=== SOURCE MATERIAL ===

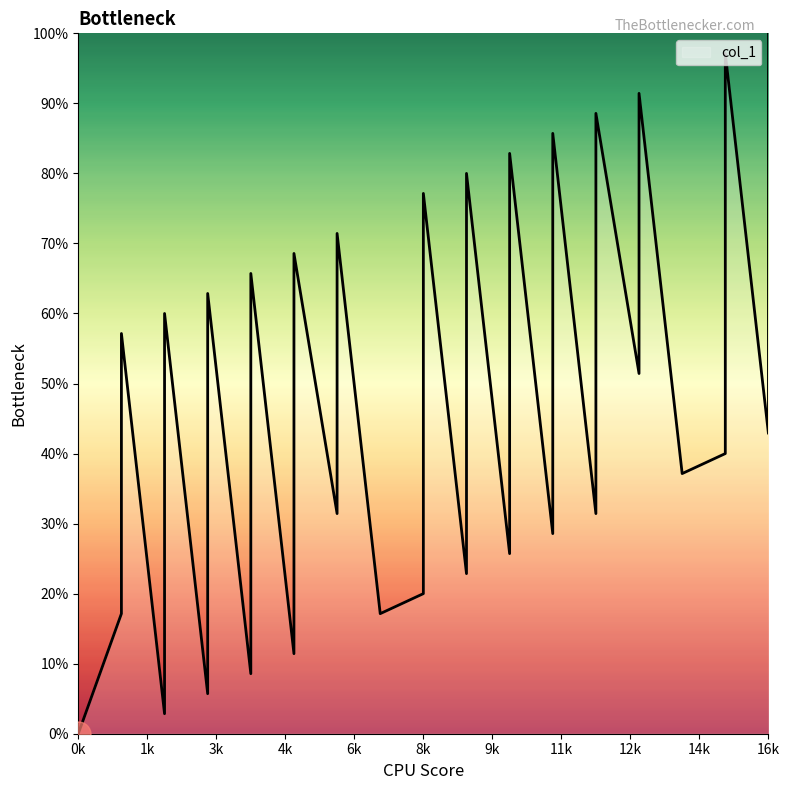

Does the chart display data point markers on the line(s)?

No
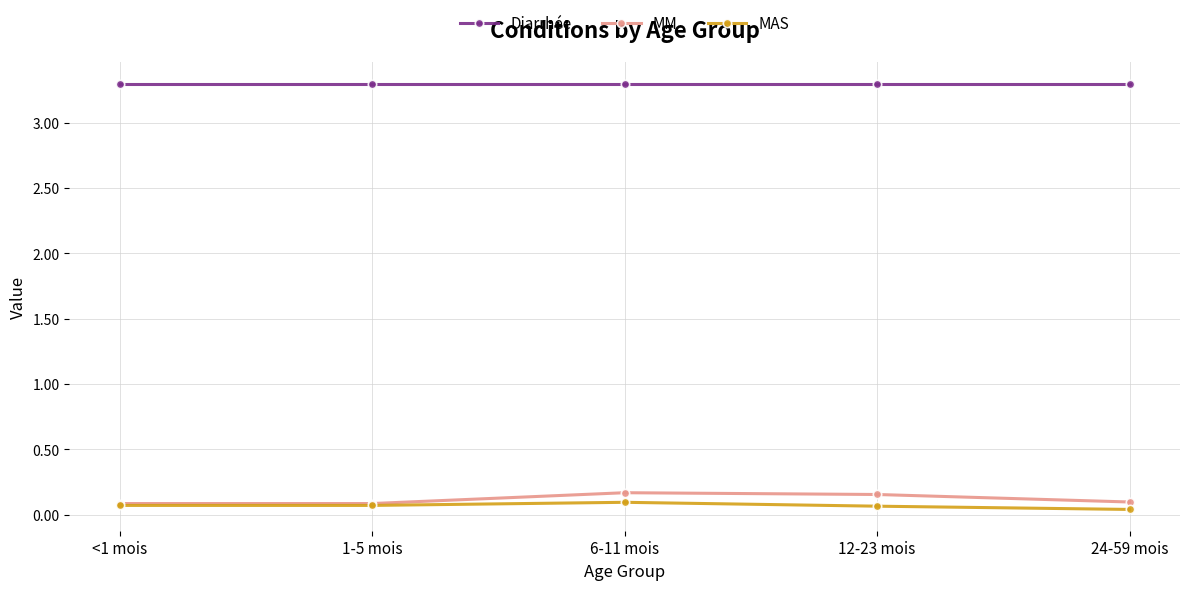

True or false: MM and Diarrhée cross at least once.

False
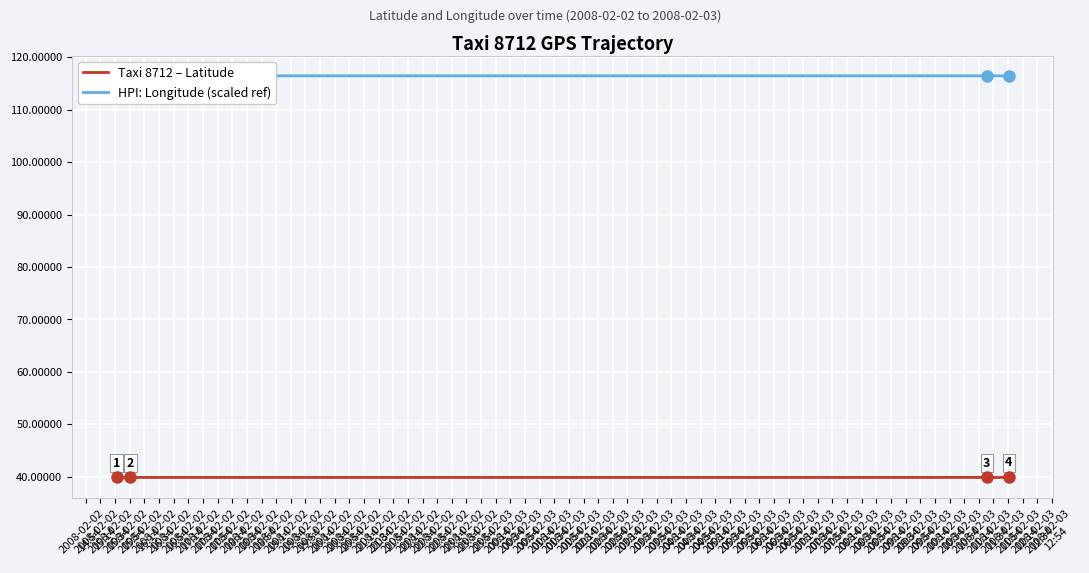

The HPI: Longitude (scaled ref) series shows 161.4 at 2008-02-02
19:14. True or false?

False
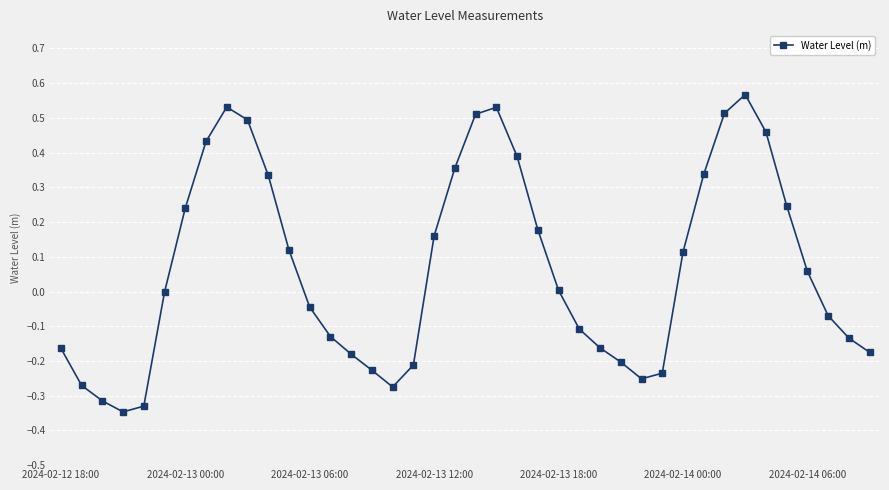

How many interior local valleys (lower than both neighbors) does the data have?

3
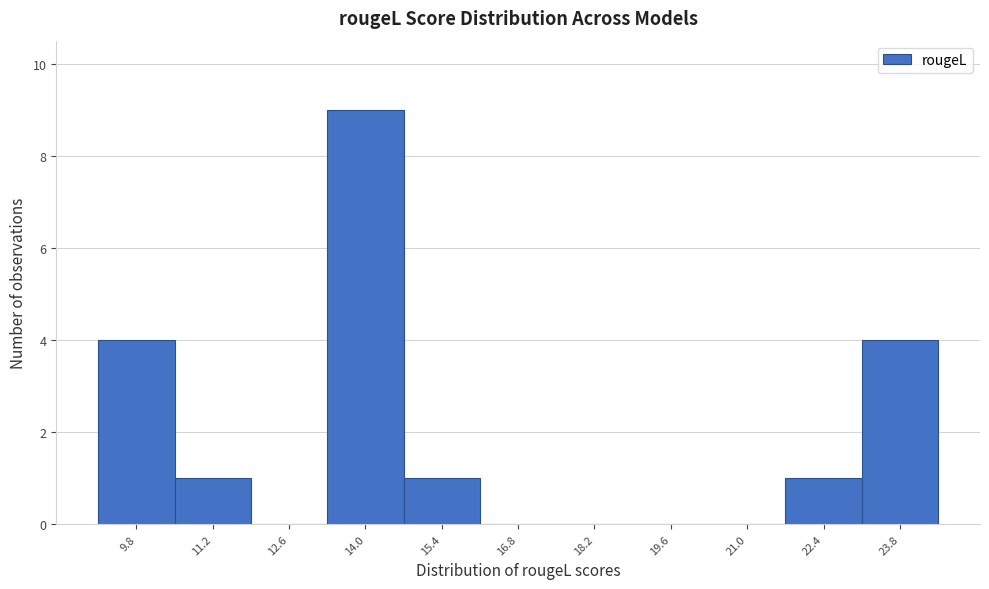

How tall is the bar that spans 9.0 to 10.4 on the x-axis? Neither the bar edges nor the heights are printed on the chart, so give them approximately, as read against the axes.

4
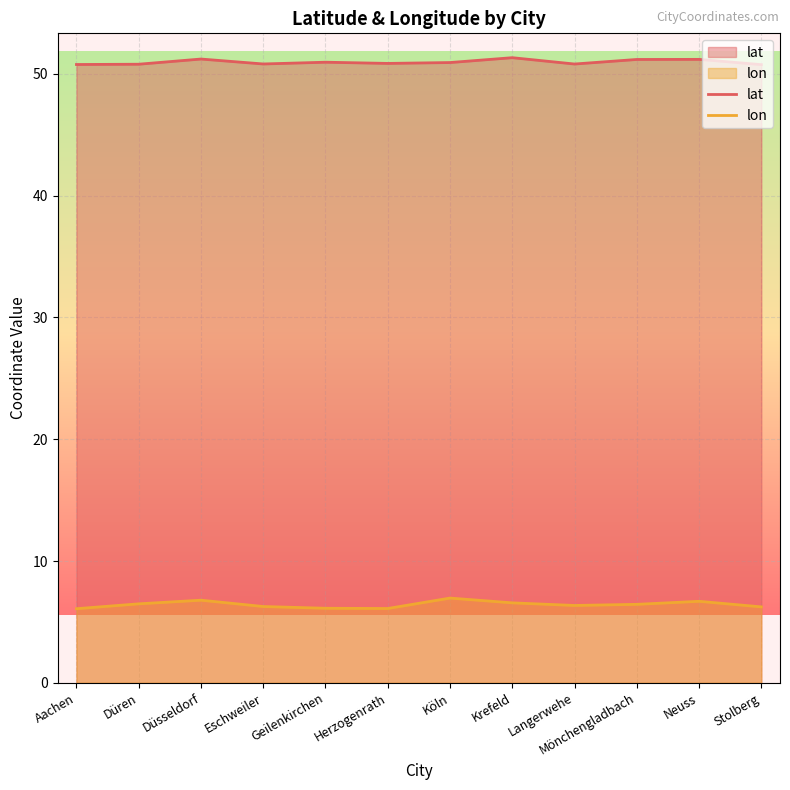

What are all the series names shown in the legend?

lat, lon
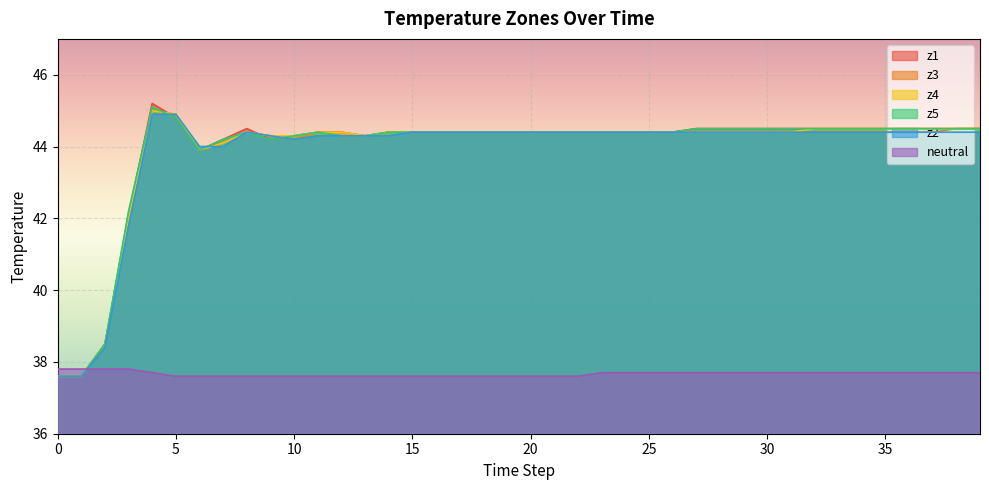

List the labels in order of z4 value, largest first.

4, 5, 32, 33, 34, 35, 36, 37, 38, 39, 8, 11, 12, 14, 15, 16, 17, 18, 19, 20, 21, 22, 23, 24, 25, 26, 27, 28, 29, 30, 31, 9, 10, 13, 7, 6, 3, 2, 0, 1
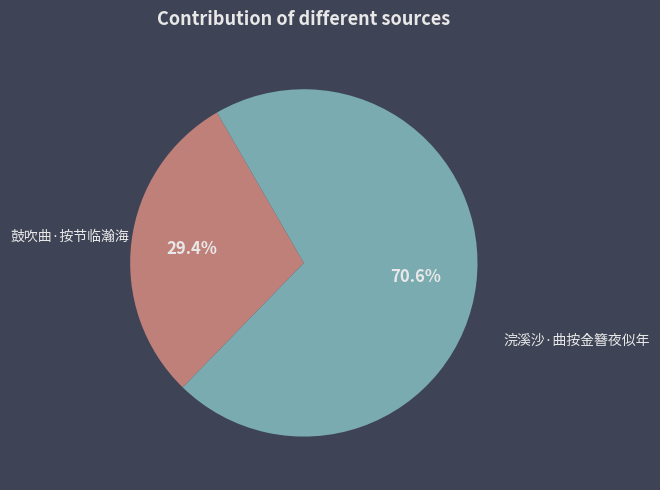

What percentage is the 浣溪沙·曲按金簪夜似年 slice, to the nearest percent?

71%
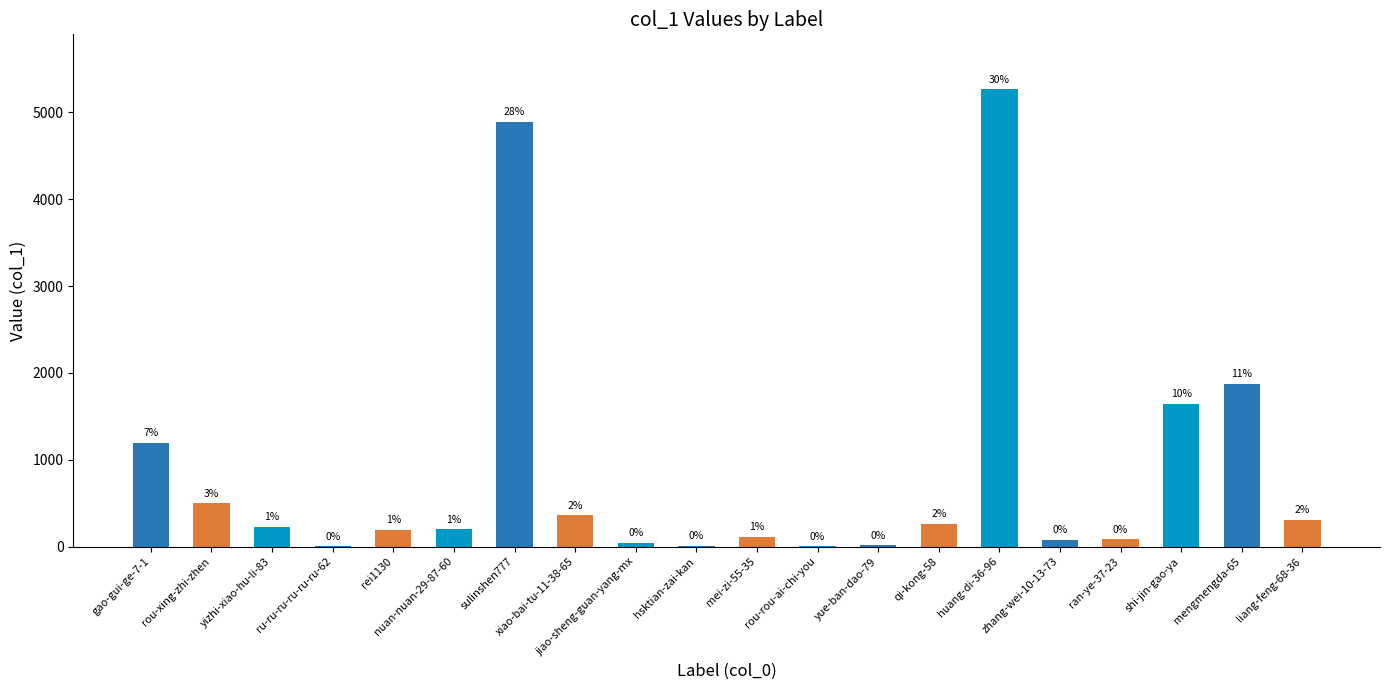

At which category does the chart reach its minimum across all series?

rou-rou-ai-chi-you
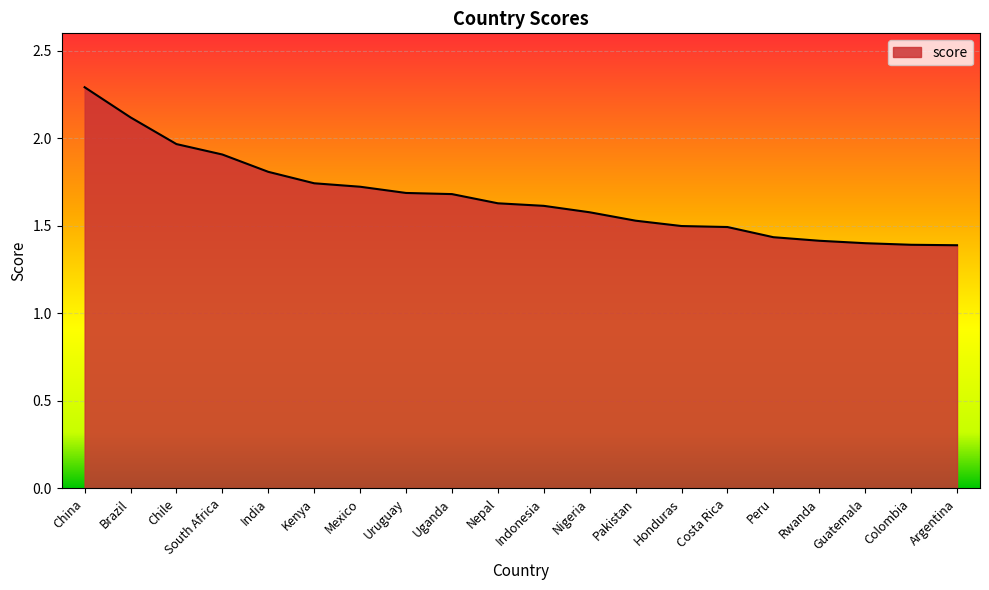

Does the chart have visible grid lines?

Yes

===

» **EXERCISE REQUIREMENTS**
Rewrite all of the items above, replacing "chart" with "graph" wherever it appears and leaving everything else unchanged. Leave out the pictures.

» **ANSWER FOR THIS EXERCISE**
Does the graph display data point markers on the line(s)?

No

True or false: MM and Diarrhée cross at least once.

False

The HPI: Longitude (scaled ref) series shows 161.4 at 2008-02-02
19:14. True or false?

False

How many interior local valleys (lower than both neighbors) does the data have?

3

How tall is the bar that spans 9.0 to 10.4 on the x-axis? Neither the bar edges nor the heights are printed on the graph, so give them approximately, as read against the axes.

4

What are all the series names shown in the legend?

lat, lon

List the labels in order of z4 value, largest first.

4, 5, 32, 33, 34, 35, 36, 37, 38, 39, 8, 11, 12, 14, 15, 16, 17, 18, 19, 20, 21, 22, 23, 24, 25, 26, 27, 28, 29, 30, 31, 9, 10, 13, 7, 6, 3, 2, 0, 1

What percentage is the 浣溪沙·曲按金簪夜似年 slice, to the nearest percent?

71%

At which category does the graph reach its minimum across all series?

rou-rou-ai-chi-you

Does the graph have visible grid lines?

Yes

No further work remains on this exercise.